Exercise passage:

────────────────────

ROS production was another outcome measure in our study. Our findings showed a significant ROS elevation in a high glucose medium compared with a standard medium, which coincided with a study conducted by Chen et al. [35]. ROS is a double-edged sword in periodontal diseases. Low ROS concentration has a stimulatory effect on cellular proliferation and differentiation. Whereas at higher concentrations, they may have cytotoxic effects [43].

In our study, following 915 nm PBM irradiation of the HGF cells with all three energy density values (3.2, 6, and 9.2 J/cm2), a notable decrease in ROS production was detected in both high and normal glucose mediums. Contravertionally, a study by Chen et al. [35] showed a dose-dependent increase in the level of ROS production in both low and high glucose mediums was reported on HESF irradiated with PBM of the following diode laser wavelengths: 635 nm, 808 nm, and 635 nm/808 nm.

After reviewing the evidence in the literature, there are conflicting data and contradictory effects of PBM on ROS production concerning different wavelengths. In a study conducted by George et al. [44], the quantities of ROS generated by 636-nm laser irradiation on human primary dermal fibroblasts at energy density values of 5, 10, 15, 20, and 25 J/cm2 were much lower than those of unirradiated cells. However, after 825-nm laser irradiation, ROS production was significantly increased compared with the control group. They concluded that ROS generated within the biological systems depends more on laser wavelength than energy density. PBM irradiation with 808 nm on human endothelial cells showed an increase in the level of ROS production [45], which coincided with the findings of a study conducted by George et al. [44], but in contrast with our findings, which ultimately confirmed “wavelength-dependent results”.

Finally, the comparison between our results that demonstrated the efficacy of 915 nm PBM irradiation at different energy density values on HGF cells under hyperglycemic conditions with the findings of the current evidence in the literature revealed that our applied PBM protocol showed to have beneficial effects on controlling OS, which was measured by ROS production in hyperglycemic condition. Moreover, IL-6, an inflammatory cytokine, and VEGF were upregulated in the irradiation groups at the measured timepoints and were well-defined in our study.

────────────────────

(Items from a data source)
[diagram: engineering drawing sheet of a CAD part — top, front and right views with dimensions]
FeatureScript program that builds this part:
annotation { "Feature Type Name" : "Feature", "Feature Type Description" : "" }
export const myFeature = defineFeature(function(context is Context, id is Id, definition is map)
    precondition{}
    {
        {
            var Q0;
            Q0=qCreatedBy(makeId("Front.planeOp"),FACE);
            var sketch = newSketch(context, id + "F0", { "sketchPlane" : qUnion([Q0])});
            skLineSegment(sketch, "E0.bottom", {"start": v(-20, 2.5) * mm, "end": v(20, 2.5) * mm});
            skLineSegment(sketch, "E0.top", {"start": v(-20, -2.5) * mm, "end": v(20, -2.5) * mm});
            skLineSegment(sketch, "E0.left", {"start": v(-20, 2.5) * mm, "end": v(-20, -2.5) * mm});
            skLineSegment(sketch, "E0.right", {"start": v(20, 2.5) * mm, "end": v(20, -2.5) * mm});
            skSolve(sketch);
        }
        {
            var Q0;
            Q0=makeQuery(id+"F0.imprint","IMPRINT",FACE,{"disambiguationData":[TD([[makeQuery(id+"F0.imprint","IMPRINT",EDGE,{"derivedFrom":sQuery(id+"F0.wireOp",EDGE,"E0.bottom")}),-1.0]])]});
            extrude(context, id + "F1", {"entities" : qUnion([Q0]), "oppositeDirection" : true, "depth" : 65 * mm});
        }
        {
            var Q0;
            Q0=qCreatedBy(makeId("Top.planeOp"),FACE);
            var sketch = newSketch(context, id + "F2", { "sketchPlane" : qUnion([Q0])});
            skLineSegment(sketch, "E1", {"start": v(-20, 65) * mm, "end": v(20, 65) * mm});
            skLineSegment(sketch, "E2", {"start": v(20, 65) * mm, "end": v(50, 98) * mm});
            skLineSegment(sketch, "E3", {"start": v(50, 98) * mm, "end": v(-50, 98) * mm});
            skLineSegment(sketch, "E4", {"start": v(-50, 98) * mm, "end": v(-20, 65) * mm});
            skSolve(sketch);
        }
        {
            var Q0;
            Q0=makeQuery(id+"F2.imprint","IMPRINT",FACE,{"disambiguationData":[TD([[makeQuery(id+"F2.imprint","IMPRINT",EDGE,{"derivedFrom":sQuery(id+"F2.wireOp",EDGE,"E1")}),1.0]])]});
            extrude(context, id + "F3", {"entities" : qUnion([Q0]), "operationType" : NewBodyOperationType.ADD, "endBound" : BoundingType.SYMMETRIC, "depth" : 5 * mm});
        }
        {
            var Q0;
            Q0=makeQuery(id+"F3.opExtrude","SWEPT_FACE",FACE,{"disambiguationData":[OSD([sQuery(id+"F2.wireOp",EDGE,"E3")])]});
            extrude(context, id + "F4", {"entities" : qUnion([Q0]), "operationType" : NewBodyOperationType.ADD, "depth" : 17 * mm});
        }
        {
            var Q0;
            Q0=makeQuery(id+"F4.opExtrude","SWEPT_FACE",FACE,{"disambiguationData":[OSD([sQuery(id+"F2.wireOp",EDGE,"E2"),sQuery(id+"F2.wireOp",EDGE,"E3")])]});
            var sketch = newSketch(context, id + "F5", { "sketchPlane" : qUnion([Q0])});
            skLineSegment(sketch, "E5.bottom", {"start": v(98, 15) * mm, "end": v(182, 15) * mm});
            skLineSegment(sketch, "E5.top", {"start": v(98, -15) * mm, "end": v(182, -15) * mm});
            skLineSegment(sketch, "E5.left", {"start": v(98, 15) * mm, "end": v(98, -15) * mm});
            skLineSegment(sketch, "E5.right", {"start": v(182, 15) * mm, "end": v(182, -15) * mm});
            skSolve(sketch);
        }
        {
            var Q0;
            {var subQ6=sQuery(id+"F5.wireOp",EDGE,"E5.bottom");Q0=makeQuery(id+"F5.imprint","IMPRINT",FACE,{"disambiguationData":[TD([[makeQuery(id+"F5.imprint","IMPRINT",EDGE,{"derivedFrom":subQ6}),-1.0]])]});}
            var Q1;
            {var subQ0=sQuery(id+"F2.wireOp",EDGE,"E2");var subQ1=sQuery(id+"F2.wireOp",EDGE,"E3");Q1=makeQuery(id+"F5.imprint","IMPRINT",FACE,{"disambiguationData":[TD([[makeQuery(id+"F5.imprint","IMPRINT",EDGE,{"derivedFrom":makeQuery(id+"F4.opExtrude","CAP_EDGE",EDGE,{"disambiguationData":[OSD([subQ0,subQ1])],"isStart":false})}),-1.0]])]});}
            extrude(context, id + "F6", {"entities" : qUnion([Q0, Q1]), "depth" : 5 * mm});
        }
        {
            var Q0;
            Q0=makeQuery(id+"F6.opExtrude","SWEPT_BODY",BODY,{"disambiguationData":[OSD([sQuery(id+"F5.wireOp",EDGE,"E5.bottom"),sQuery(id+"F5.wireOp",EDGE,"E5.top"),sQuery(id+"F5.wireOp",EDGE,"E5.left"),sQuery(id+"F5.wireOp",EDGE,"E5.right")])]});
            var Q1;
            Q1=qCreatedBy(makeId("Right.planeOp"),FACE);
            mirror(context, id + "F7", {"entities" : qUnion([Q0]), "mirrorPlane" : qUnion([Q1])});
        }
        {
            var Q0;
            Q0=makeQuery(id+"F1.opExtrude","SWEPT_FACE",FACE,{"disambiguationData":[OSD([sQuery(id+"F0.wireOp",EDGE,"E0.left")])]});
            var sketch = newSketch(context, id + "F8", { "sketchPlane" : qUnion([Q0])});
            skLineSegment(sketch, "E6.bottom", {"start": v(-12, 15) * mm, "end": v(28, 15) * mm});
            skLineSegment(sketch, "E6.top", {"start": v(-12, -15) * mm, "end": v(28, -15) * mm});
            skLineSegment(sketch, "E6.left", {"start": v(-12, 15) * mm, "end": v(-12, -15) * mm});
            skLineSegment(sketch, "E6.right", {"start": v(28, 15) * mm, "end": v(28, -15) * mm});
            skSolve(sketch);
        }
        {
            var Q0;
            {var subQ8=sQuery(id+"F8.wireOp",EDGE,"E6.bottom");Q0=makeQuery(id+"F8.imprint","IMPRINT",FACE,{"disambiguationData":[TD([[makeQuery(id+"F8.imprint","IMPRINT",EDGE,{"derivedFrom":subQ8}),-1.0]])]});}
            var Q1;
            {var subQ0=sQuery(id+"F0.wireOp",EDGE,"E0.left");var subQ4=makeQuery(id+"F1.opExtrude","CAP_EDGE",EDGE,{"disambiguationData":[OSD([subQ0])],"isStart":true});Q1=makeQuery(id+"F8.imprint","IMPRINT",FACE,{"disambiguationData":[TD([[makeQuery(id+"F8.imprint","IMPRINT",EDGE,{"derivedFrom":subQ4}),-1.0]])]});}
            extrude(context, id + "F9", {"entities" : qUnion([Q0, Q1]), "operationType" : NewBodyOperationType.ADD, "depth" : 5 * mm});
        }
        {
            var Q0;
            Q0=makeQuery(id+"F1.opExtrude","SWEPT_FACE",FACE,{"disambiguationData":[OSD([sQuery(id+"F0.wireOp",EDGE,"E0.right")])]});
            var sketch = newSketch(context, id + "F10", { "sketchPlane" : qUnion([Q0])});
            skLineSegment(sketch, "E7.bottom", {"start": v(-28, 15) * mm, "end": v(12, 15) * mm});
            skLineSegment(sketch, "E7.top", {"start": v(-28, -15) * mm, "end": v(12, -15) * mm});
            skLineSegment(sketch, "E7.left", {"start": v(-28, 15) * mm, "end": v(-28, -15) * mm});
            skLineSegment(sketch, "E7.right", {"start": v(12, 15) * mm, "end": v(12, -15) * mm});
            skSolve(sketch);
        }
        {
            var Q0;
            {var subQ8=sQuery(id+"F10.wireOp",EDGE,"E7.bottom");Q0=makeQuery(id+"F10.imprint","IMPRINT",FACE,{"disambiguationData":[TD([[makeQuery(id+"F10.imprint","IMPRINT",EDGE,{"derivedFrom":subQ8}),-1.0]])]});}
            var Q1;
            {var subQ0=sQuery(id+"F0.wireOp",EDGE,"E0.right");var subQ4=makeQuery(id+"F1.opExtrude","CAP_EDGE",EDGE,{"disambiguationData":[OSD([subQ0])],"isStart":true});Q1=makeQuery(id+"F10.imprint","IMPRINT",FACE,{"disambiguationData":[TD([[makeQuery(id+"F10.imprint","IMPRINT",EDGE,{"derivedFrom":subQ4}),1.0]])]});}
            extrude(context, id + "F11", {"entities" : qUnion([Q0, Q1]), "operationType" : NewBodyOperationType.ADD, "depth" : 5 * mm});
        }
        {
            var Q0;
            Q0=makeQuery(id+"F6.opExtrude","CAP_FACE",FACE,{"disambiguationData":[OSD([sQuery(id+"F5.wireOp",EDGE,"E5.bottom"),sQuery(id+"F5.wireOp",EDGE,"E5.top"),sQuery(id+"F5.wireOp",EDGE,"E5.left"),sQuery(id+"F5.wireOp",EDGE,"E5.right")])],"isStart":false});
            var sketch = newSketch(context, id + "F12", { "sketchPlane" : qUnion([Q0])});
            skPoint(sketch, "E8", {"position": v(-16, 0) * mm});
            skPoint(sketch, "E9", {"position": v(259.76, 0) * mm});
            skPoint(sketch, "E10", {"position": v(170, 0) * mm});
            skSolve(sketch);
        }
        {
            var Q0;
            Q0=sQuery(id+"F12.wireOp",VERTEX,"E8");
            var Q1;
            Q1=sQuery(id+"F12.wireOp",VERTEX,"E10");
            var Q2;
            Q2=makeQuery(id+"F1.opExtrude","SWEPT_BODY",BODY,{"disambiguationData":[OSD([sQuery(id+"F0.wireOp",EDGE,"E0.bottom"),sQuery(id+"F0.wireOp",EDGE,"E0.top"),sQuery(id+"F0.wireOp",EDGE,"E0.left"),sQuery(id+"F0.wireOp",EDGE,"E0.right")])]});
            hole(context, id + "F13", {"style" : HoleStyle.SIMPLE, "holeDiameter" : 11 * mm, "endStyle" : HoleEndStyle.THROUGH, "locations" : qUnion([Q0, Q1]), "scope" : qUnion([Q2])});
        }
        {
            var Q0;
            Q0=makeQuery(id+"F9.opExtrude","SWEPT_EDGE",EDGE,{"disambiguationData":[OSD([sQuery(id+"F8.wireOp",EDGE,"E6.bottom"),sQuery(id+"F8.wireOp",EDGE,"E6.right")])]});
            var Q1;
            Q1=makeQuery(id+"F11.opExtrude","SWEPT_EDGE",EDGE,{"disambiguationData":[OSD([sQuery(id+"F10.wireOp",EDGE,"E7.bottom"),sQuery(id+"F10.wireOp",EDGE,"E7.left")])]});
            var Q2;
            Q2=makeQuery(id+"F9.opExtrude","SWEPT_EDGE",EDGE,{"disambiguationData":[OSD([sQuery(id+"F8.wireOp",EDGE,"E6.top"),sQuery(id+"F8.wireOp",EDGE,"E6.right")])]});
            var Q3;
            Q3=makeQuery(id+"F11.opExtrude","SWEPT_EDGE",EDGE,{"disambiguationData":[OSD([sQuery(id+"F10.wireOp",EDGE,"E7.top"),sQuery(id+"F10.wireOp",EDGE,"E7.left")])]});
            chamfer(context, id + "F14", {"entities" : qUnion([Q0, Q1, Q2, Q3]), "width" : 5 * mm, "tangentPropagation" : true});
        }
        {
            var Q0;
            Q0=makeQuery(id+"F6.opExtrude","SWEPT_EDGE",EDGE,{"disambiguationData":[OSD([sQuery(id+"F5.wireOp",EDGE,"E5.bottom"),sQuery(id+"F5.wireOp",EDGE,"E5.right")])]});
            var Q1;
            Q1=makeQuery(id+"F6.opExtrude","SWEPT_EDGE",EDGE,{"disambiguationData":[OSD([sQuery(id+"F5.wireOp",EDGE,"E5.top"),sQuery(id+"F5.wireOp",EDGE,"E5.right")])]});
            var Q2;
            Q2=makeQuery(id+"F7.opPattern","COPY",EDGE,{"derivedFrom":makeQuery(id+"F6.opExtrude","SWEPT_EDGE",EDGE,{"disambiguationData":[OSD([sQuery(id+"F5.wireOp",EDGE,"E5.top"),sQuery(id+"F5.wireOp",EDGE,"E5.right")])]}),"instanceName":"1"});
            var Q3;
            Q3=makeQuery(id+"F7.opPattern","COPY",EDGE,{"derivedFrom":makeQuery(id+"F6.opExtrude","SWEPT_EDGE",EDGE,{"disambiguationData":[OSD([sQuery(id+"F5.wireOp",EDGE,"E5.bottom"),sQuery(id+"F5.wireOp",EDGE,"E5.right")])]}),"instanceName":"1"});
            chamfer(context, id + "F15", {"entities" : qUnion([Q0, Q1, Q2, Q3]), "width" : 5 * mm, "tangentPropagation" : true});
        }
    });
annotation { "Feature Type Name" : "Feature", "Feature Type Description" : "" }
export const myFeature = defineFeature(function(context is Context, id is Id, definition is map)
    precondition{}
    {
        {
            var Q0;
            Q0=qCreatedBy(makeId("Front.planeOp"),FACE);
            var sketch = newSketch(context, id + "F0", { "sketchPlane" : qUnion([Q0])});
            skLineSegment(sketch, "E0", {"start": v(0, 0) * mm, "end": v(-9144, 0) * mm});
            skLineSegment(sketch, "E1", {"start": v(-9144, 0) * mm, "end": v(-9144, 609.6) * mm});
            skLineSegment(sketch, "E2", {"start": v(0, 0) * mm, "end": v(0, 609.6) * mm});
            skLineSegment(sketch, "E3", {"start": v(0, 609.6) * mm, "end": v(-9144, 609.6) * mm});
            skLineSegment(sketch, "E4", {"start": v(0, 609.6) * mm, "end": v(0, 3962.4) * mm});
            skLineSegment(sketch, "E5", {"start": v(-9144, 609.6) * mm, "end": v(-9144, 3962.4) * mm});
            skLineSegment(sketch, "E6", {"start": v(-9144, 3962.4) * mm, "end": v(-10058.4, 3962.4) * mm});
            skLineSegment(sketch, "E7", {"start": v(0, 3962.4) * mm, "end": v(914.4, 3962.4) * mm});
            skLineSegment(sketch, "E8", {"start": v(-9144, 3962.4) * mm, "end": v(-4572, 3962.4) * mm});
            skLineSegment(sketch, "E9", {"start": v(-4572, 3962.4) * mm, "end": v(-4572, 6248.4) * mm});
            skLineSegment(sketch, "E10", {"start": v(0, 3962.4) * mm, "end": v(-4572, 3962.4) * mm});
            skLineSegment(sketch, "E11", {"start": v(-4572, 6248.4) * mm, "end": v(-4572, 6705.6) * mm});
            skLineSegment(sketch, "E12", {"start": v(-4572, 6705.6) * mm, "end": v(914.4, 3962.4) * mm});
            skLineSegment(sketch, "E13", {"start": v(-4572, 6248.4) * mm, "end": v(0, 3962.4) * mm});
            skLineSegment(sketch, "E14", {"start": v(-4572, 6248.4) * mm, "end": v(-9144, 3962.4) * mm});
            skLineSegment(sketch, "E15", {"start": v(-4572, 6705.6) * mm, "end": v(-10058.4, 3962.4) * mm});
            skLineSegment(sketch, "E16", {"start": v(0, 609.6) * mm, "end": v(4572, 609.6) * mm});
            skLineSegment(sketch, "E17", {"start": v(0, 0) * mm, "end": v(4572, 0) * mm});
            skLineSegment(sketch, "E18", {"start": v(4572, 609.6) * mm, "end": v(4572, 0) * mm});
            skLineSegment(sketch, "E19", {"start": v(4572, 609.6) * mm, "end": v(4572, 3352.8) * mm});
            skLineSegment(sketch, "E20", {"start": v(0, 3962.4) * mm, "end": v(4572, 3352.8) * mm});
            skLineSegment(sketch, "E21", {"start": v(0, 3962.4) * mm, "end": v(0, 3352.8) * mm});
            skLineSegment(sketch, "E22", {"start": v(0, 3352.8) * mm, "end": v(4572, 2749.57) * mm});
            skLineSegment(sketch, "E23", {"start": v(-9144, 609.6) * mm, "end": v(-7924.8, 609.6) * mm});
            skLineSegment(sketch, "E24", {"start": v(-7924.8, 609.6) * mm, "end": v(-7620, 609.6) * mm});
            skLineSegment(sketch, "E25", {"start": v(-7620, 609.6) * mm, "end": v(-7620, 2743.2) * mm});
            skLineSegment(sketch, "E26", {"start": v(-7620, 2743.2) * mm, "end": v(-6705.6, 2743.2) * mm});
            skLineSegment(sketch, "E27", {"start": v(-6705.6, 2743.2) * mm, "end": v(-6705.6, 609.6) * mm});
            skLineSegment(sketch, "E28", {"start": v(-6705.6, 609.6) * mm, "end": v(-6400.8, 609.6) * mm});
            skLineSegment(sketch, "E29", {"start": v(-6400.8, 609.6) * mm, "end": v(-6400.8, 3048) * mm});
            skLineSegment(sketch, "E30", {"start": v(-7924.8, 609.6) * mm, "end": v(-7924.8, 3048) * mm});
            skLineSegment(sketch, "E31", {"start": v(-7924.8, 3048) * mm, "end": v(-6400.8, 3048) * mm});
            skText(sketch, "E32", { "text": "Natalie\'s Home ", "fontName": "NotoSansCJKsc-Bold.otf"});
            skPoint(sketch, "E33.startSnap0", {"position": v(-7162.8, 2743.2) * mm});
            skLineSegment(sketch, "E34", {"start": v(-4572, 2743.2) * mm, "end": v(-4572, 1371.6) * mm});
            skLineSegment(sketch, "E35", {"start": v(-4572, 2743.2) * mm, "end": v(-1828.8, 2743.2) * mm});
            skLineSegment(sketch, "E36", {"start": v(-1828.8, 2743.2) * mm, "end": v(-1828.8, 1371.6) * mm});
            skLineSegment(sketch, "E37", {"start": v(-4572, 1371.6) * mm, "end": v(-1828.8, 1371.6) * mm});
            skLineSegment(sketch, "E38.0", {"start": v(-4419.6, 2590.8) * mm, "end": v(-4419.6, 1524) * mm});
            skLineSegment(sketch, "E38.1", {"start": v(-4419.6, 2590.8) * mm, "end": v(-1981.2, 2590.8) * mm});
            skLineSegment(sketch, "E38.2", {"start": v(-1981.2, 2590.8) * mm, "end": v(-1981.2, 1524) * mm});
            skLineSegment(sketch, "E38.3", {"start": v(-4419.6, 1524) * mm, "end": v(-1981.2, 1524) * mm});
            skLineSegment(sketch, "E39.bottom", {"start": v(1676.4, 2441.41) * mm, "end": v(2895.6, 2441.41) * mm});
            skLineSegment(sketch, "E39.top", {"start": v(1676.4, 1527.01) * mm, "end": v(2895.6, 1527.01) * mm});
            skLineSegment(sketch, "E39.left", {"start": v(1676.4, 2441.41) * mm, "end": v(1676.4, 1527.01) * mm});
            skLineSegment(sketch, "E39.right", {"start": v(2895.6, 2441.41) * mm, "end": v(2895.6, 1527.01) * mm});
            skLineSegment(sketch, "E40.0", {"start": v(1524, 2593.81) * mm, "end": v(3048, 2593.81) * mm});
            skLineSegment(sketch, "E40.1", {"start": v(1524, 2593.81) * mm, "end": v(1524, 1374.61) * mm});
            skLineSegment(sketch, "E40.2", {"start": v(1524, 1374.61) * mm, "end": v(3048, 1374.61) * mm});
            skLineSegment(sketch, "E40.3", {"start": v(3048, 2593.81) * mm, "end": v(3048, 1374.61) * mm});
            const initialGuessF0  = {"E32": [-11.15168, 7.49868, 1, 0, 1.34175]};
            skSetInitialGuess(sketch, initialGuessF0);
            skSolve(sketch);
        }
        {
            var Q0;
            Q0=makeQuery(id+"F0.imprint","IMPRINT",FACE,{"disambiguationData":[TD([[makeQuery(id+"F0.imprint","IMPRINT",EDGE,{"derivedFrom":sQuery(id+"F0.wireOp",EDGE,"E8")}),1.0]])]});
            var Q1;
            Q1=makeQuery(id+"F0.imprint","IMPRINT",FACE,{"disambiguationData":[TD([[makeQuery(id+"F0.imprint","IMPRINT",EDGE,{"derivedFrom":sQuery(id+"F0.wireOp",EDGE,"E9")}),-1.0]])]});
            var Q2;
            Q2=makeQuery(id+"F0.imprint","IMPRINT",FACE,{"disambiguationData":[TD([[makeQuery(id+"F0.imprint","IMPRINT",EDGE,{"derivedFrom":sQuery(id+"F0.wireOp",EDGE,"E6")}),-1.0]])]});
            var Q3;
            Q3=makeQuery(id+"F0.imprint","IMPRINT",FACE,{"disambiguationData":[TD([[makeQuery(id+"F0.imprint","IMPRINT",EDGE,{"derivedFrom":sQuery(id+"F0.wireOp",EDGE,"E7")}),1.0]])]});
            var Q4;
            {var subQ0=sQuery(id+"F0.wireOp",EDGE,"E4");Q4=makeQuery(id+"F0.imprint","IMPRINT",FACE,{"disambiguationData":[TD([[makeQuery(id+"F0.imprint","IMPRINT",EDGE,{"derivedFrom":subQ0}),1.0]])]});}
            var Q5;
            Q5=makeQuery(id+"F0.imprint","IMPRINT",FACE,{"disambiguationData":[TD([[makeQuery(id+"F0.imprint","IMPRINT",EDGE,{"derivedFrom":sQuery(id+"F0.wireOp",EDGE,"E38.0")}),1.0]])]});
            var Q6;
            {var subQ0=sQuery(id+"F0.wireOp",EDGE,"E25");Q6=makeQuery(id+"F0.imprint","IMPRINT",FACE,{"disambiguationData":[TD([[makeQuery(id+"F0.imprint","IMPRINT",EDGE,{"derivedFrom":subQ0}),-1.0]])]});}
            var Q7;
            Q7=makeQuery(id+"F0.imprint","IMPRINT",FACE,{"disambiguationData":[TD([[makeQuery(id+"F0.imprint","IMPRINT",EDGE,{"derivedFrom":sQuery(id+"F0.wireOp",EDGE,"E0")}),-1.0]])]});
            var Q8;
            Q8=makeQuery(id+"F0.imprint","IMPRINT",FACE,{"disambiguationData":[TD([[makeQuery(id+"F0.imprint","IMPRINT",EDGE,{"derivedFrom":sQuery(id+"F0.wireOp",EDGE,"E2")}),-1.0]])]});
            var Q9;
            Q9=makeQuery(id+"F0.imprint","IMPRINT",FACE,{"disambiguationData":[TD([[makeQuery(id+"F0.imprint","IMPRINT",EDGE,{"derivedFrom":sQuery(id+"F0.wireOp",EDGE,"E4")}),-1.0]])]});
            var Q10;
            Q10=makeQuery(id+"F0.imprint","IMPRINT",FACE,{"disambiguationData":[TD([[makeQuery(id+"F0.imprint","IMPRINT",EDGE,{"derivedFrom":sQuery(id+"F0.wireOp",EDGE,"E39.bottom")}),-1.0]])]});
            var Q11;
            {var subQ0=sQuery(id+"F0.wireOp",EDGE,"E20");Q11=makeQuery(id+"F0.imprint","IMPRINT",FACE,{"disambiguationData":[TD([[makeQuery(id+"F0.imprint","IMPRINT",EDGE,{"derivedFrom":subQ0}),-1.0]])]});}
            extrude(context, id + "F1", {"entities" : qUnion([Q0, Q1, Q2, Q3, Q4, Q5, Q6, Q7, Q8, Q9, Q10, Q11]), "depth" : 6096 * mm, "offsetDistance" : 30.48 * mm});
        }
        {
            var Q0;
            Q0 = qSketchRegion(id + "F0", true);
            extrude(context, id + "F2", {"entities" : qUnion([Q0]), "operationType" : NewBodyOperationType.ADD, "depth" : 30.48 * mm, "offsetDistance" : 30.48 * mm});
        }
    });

────────────────────

Activity A: In the passage on ROS production, at which three energy density values were the HGF cells irradiated with 915 nm PBM?
Activity B: Proceed with the passage on ROS production, writing on from its last sentence.

Exercise output A: 3.2, 6, and 9.2 J/cm2

Exercise output B:
It is important to note that the induction of interleukin-6 (IL-6) and other inflammatory responses in periodontitis can be both a natural defense mechanism and, if prolonged or excessive, detrimental. It is essential to strike a balance between the necessary inflammatory response for infection control and preventing excessive, chronic inflammation that could contribute to the progression of periodontal disease [11]. Our data based on in vitro study revealed the inductive role of PBM on VEGF and the inflammatory response while concurrently reducing reactive oxygen species production. As a result of different signaling pathway interactions, various cytokines and growth factors regulate the cellular response in challenging conditions such as hyperglycemia. Hence, the overall interpretation of the results and the efficacy of PBM should be taken with caution, and it remains challenging to recommend PBM for the treatment of diabetes-related periodontitis in clinical settings. In this context, future studies exploring the effect of PBM delivered with 915-nm wavelength on other cytokines and signaling pathways associated with hyperglycemia and comparing the results with other PBM protocols are highly recommended to identify the optimal PBM protocol.

Conclusion

Our results, for the first time, demonstrated the efficacy of PBM delivered with a 915-nm diode laser in inhibiting ROS production in favor of controlling OS response in HGF cells under hyperglycemic conditions. Moreover, our PBM protocol did not significantly affect cell viability and survival in a high-glucose medium. However, upregulation of IL-6 and VEGF was observed in PBM groups in both standard and hyperglycemic conditions. Hence, further studies are warranted to validate our work.